A new electrochemical DNA biosensor based on the density control strategy of Ti3C2NH2 MXene@Au nanocomposites for the detection of hepatitis B virus-DNA

Viral hepatitis caused by hepatitis B virus is widespread, highly infectious, and difficult to cure, so it has become a concern of global public health security. Therefore, a convenient and rapid hepatitis B virus-deoxyribonucleic acid (HBV-DNA) test is the key to the treatment and prevention of these diseases.
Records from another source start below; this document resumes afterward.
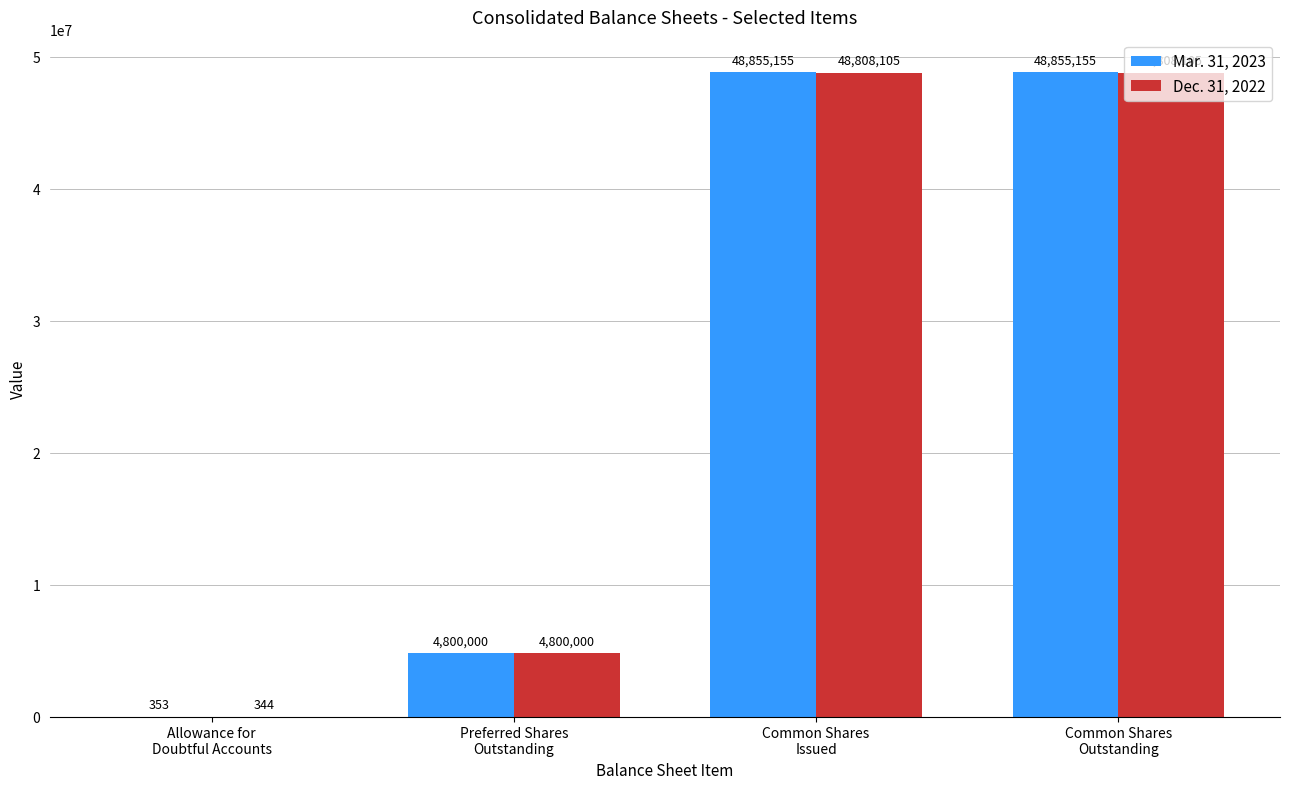

Which series has the largest total across all categories?

Mar. 31, 2023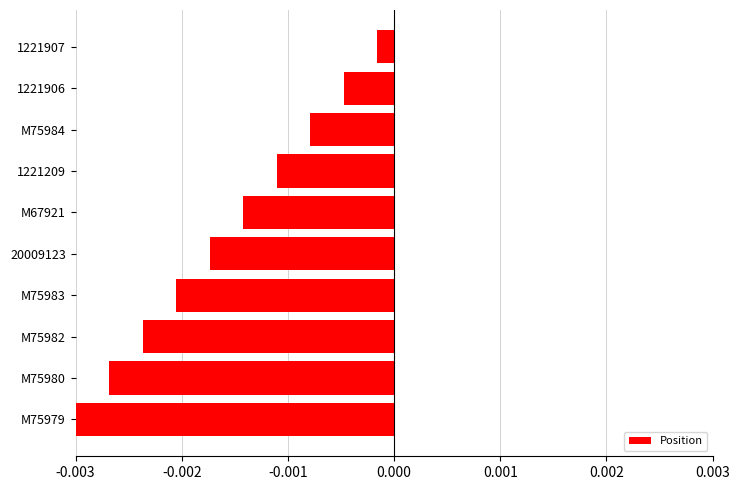

List the labels in order of value, largest first.

1221907, 1221906, M75984, 1221209, M67921, 20009123, M75983, M75982, M75980, M75979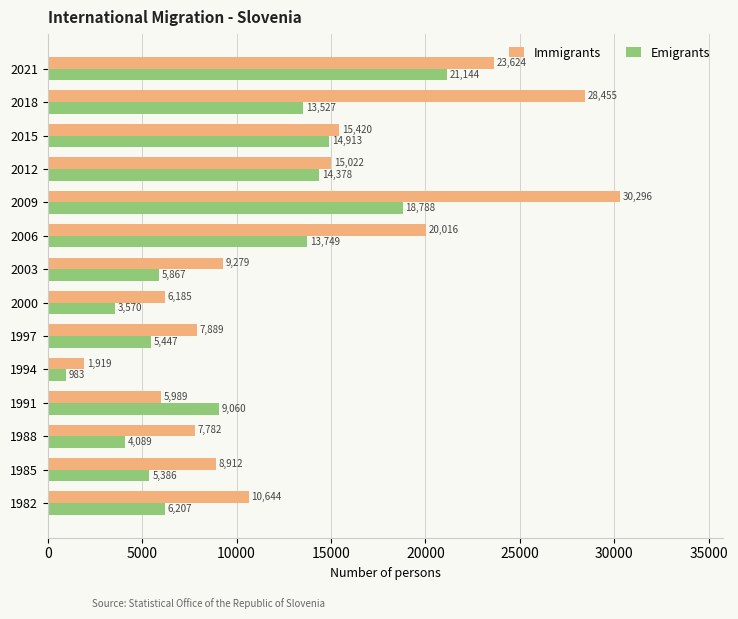

What value does the Emigrants series have at 1997?

5447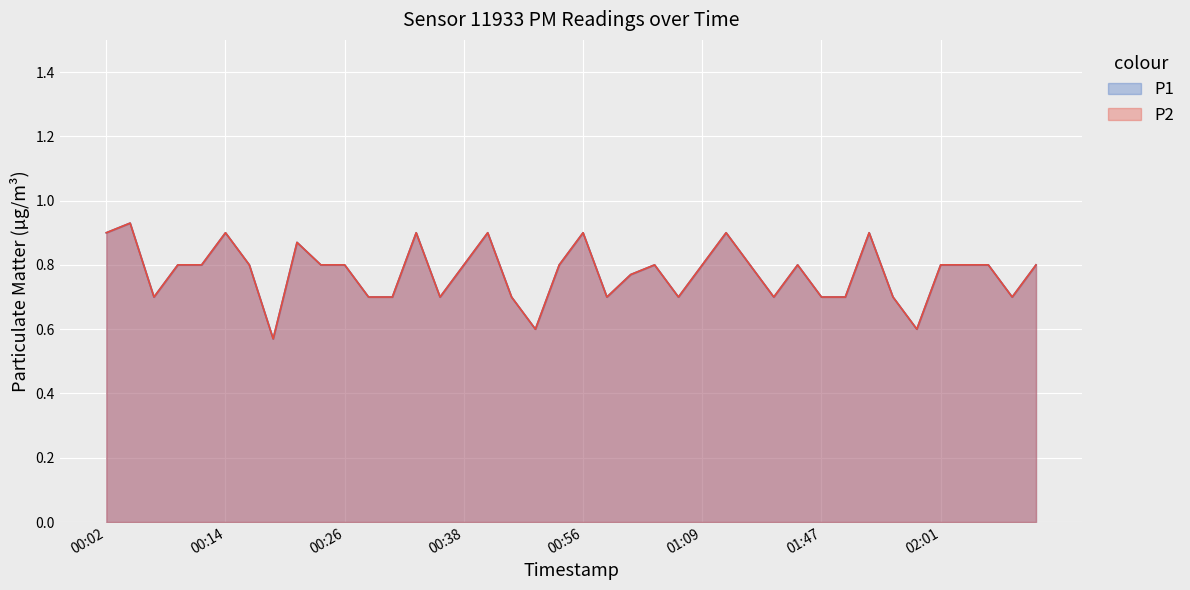

Where is the first local minimum for P1?

00:07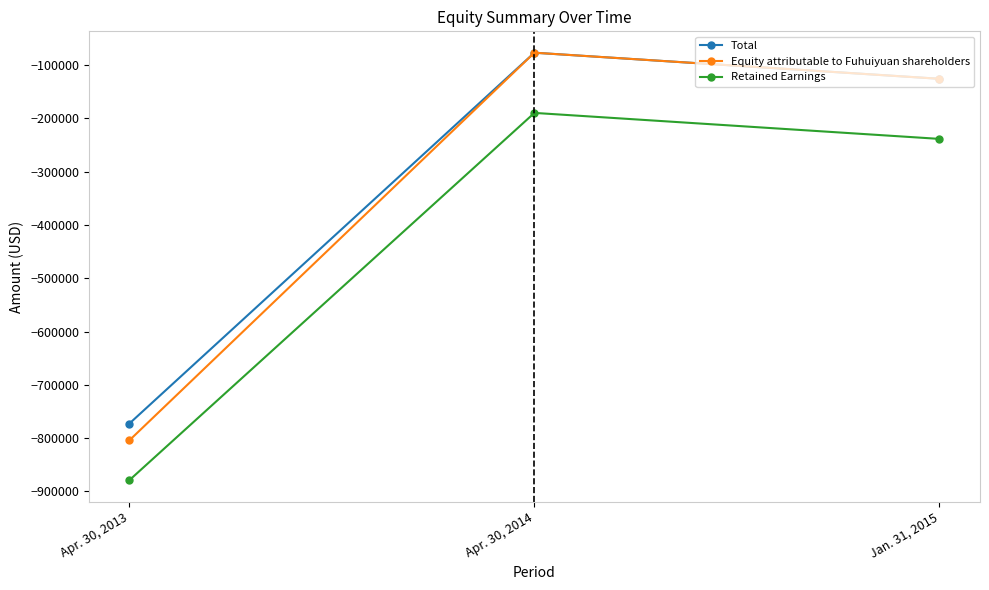

Rank the categories by Retained Earnings value from highest to lowest.

Apr. 30, 2014, Jan. 31, 2015, Apr. 30, 2013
In this work, we prepared few-layered amino-functionalized Ti3C2Tx MXene (Ti3C2NH2 MXene) by etching with LiF/HCl etchant solution, and then the gold nanoparticles (Au NPs) were reduced to its surface to obtain Ti3C2NH2 MXene@Au and constructed a super-sensitive electrochemical DNA biosensor for rapid detection of HBV-DNA. The amount of - NH2 on the surface of Ti3C2NH2 MXene was regulated by controlling the pH value at the time of stripping, and the anchoring of gold nanoparticles was achieved by Au - N, which was used to regulate the number of gold nanoparticles on the surface of Ti3C2NH2 MXene; thus, the purpose of control the density of p-DNA was achieved. The composition and morphology of the Ti3C2NH2 MXene were characterized by field-emission scanning electron microscope (FSEM), transmission electron microscope (TEM), X-ray diffraction (XRD), X-ray photoelectron spectroscopy (XPS), and Fourier transform infrared (FT-IR). The Ti3C2NH2 MXene@Au nanocomposite DNA sensor has the advantages of high sensitivity, good stability, and strong specificity, showing a wide detection range (1.0 x 10(-17)-1.0 x 10(-7) M) and a low detection limit (1.05 x 10(-14) M). The detection of HBV-DNA fragments can be realized in an artificial serum environment.